Validation Severity Model
Why the validator uses ERROR/WARNING/INFO levels and why warnings never fail the build.
Tags
Context
The lesson validator (scripts/validate_lessons.py) checks harvested data for correctness. Source repos have varying levels of frontmatter completeness — some lessons have full metadata, many have none.
Decision
The validator uses three severity levels:
- ERROR: Build fails. Reserved for structural problems that would cause broken pages or corrupt data: duplicate IDs, empty content, missing required files, invalid JSON.
- WARNING: Build continues. Used for missing optional metadata (summary, date, tags, phase, lesson_type) and quality concerns (short content, unknown controlled values). These are informational — the site renders correctly without them.
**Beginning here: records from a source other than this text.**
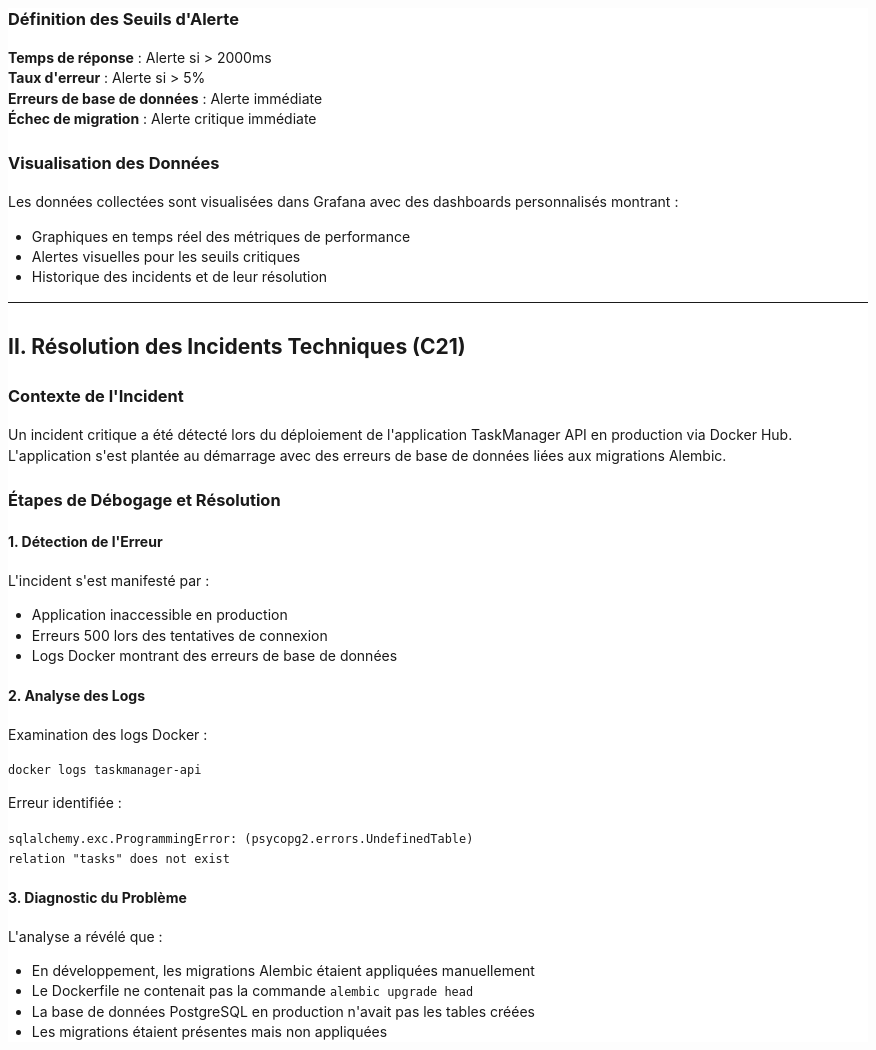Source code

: ### Définition des Seuils d'Alerte

**Temps de réponse** : Alerte si > 2000ms  
**Taux d'erreur** : Alerte si > 5%  
**Erreurs de base de données** : Alerte immédiate  
**Échec de migration** : Alerte critique immédiate

### Visualisation des Données

Les données collectées sont visualisées dans Grafana avec des dashboards personnalisés montrant :
- Graphiques en temps réel des métriques de performance
- Alertes visuelles pour les seuils critiques
- Historique des incidents et de leur résolution

---

## II. Résolution des Incidents Techniques (C21)

### Contexte de l'Incident

Un incident critique a été détecté lors du déploiement de l'application TaskManager API en production via Docker Hub. L'application s'est plantée au démarrage avec des erreurs de base de données liées aux migrations Alembic.

### Étapes de Débogage et Résolution

#### 1. Détection de l'Erreur

L'incident s'est manifesté par :
- Application inaccessible en production
- Erreurs 500 lors des tentatives de connexion
- Logs Docker montrant des erreurs de base de données

#### 2. Analyse des Logs

Examination des logs Docker :
```bash
docker logs taskmanager-api
```

Erreur identifiée :
```
sqlalchemy.exc.ProgrammingError: (psycopg2.errors.UndefinedTable) 
relation "tasks" does not exist
```

#### 3. Diagnostic du Problème

L'analyse a révélé que :
- En développement, les migrations Alembic étaient appliquées manuellement
- Le Dockerfile ne contenait pas la commande `alembic upgrade head`
- La base de données PostgreSQL en production n'avait pas les tables créées
- Les migrations étaient présentes mais non appliquées
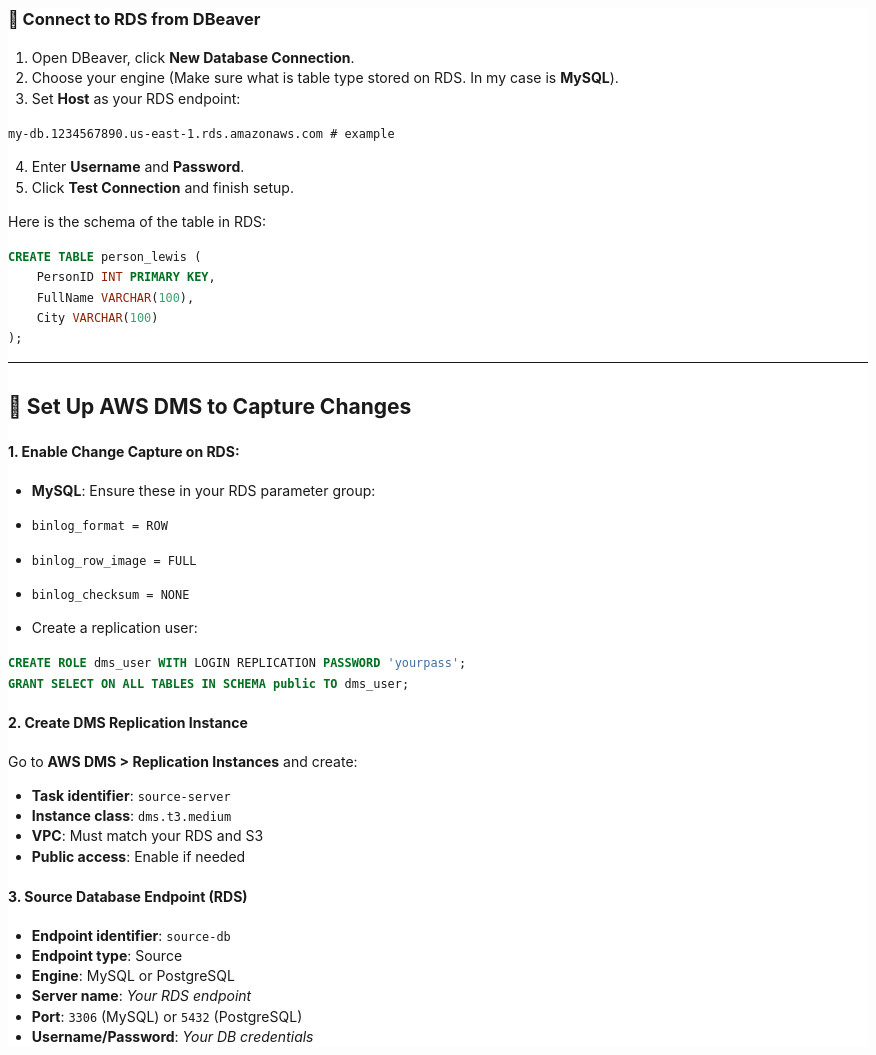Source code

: ### 🔌 Connect to RDS from DBeaver

1. Open DBeaver, click **New Database Connection**.
2. Choose your engine (Make sure what is table type stored on RDS. In my case is **MySQL**).
3. Set **Host** as your RDS endpoint:
```plaintext
my-db.1234567890.us-east-1.rds.amazonaws.com # example
```
4. Enter **Username** and **Password**.
5. Click **Test Connection** and finish setup.

Here is the schema of the table in RDS: 

```sql
CREATE TABLE person_lewis (
    PersonID INT PRIMARY KEY,
    FullName VARCHAR(100),
    City VARCHAR(100)
);
```
---

## 🔄 Set Up AWS DMS to Capture Changes

#### 1. Enable Change Capture on RDS:
- **MySQL**: Ensure these in your RDS parameter group:
- `binlog_format = ROW`
- `binlog_row_image = FULL`
- `binlog_checksum = NONE`

- Create a replication user:
 ```sql
 CREATE ROLE dms_user WITH LOGIN REPLICATION PASSWORD 'yourpass';
 GRANT SELECT ON ALL TABLES IN SCHEMA public TO dms_user;
 ```

#### 2. Create DMS Replication Instance

Go to **AWS DMS > Replication Instances** and create:

- **Task identifier**: `source-server`
- **Instance class**: `dms.t3.medium`
- **VPC**: Must match your RDS and S3
- **Public access**: Enable if needed

#### 3. Source Database Endpoint (RDS)

- **Endpoint identifier**: `source-db`
- **Endpoint type**: Source
- **Engine**: MySQL or PostgreSQL
- **Server name**: *Your RDS endpoint*
- **Port**: `3306` (MySQL) or `5432` (PostgreSQL)
- **Username/Password**: *Your DB credentials*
- INFO: Pure diagnostics. Repo counts, lesson counts.
Why Warnings Don't Fail the Build
Real-world lesson files rarely have complete frontmatter. The certification repo has 28 lessons with no frontmatter at all — they're still valid, useful lessons. Failing on missing optional fields would block the build for every repo that doesn't follow the ideal schema.
The harvester infers safe defaults (title from H1 or filename, status defaults to active) so the site always builds. Warnings alert maintainers to improvement opportunities without blocking deployment.
Key Takeaway
Validation severity should match the impact of the problem. Only fail the build for things that would actually break the output. Everything else is a suggestion.